The vision also marks the final break-up of what was once the giant state-owned British Leyland, and the death of Longbridge as the heart of the British motor industry.

Mr Moulton, who oversaw the purchase of Fatty Arbuckles, the restaurant group, and the Fads DIY stores, acknowledged yesterday the limits of Alchemy's new MG company.

It would be far beyond its resources to invest in a conventional new model programme to be built in high volumes, using steel bodies, such as the 25 and 45 models still produced at Longbridge, or the 75 made at Rover Oxford. Alchemy has six weeks in which to draw up a detailed strategy. But it is likely that half of the Longbridge work force employed on building 25 and 45 models will face redundancy.

The effects of adverse publicity on Rover cars as saleable commodities will become clearer over that period. But Alchemy is believed to be braced for a halving of demand for Longbridge's Rover models. That would mean cutting output of Rover 25 and 45 models to fewer than 80,000 a year.
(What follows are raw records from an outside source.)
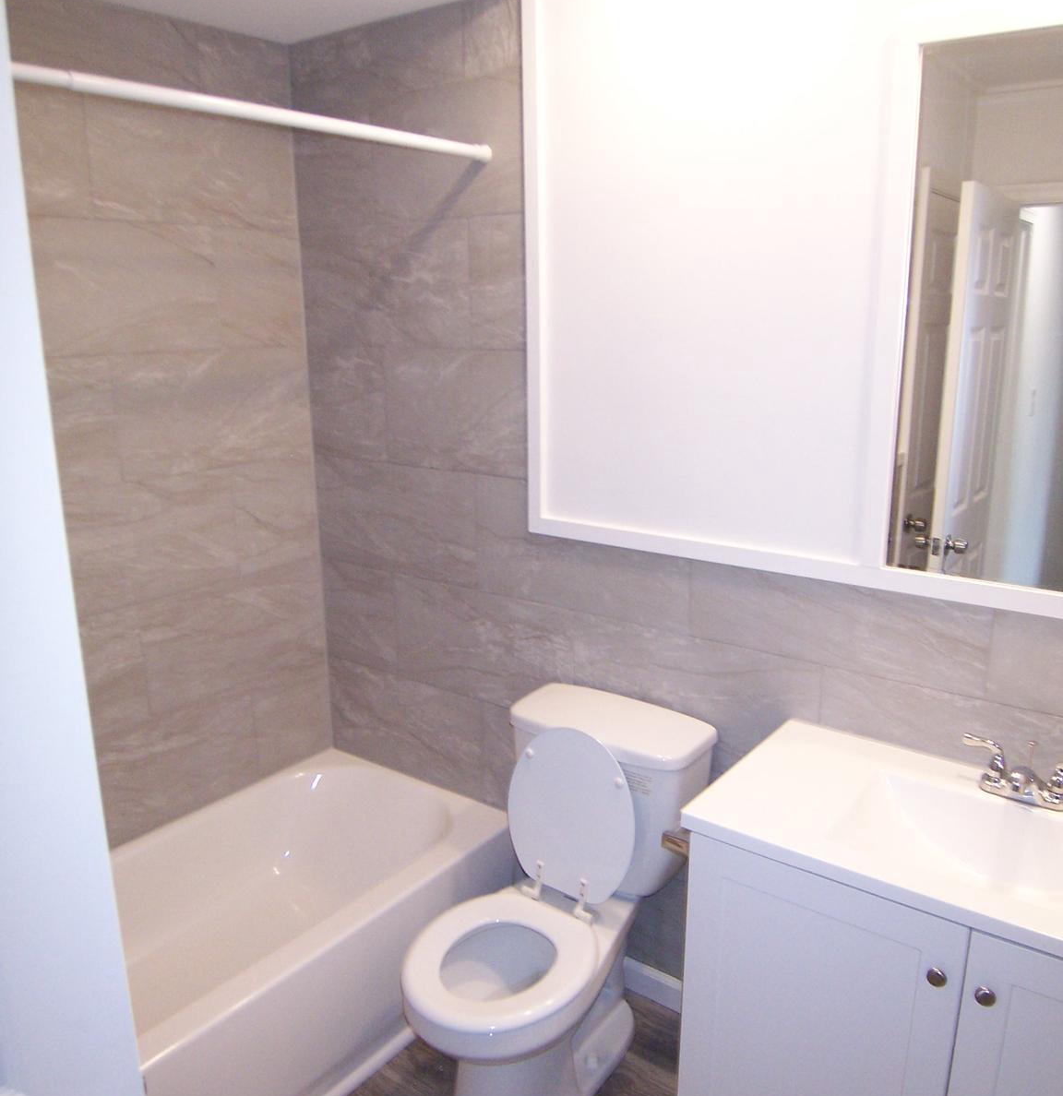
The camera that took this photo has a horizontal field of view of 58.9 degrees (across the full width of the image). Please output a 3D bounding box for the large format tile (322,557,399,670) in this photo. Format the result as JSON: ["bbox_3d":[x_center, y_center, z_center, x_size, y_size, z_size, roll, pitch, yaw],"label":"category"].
[{"bbox_3d":[-0.499,0.191,2.773,0.309,0.304,0.010,10,17,37],"label":"large format tile"}]

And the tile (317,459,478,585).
[{"bbox_3d":[-0.379,-0.082,2.570,0.622,0.300,0.010,10,17,37],"label":"tile"}]

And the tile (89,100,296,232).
[{"bbox_3d":[-0.820,-0.949,2.320,0.010,0.300,0.576,10,17,37],"label":"tile"}]

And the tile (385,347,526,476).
[{"bbox_3d":[-0.198,-0.342,2.356,0.482,0.304,0.010,10,17,37],"label":"tile"}]

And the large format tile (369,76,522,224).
[{"bbox_3d":[-0.208,-0.930,2.214,0.491,0.300,0.010,10,17,37],"label":"large format tile"}]

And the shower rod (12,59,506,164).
[{"bbox_3d":[-0.560,-0.751,1.593,0.030,0.030,1.500,10,18,37],"label":"shower rod"}]

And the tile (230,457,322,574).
[{"bbox_3d":[-0.720,-0.100,2.684,0.010,0.304,0.285,10,17,37],"label":"tile"}]

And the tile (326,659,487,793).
[{"bbox_3d":[-0.370,0.510,2.750,0.616,0.304,0.010,10,17,37],"label":"tile"}]

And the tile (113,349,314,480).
[{"bbox_3d":[-0.817,-0.367,2.496,0.010,0.304,0.589,10,17,37],"label":"tile"}]

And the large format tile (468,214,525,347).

Alchemy also has the rights to sell the "old" Mini now on production run-out at Longbridge, and which BMW will replace with a new Mini built at the Oxford plant, which it is retaining, early next year.

There are enough "old" Minis to meet demand in the Rover distribution system, which Alchemy also inherits .Under the deal, BMW has agreed to build Rover 75s at Oxford for Alchemy for up to two years.